━━━━━ RECORDS SHOWN ━━━━━

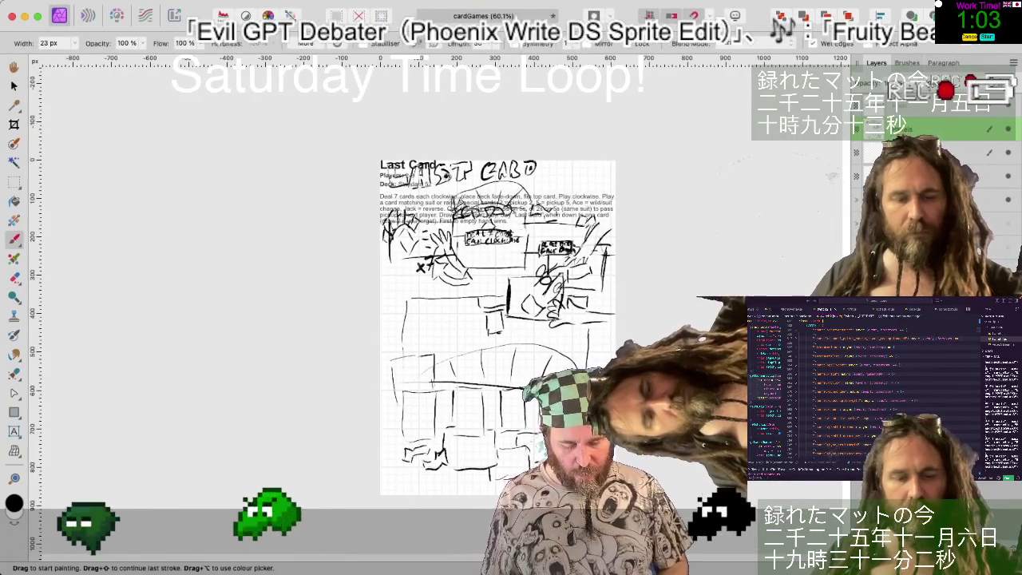
- Scroll up and down to review the area around the face-down deck caption
scroll(453, 196, "up", 5)
scroll(453, 196, "down", 1)
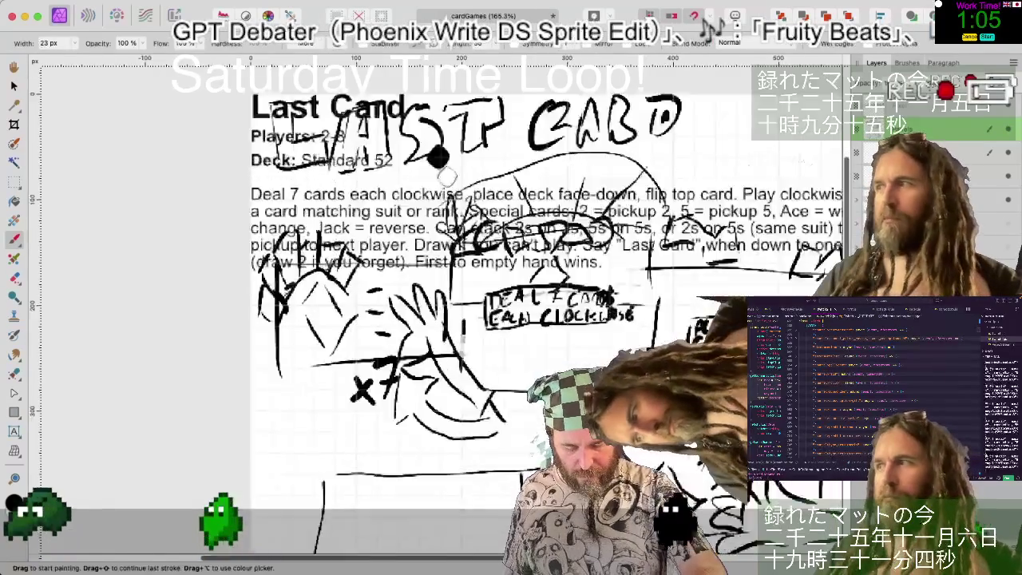
scroll(445, 176, "down", 3)
scroll(445, 176, "down", 3)
scroll(444, 176, "down", 2)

━━━━━

PROBLEM DESCRIPTION: Give the number of lines in the records above that contain the word "down", and nothing more.

TASK RESULT: 5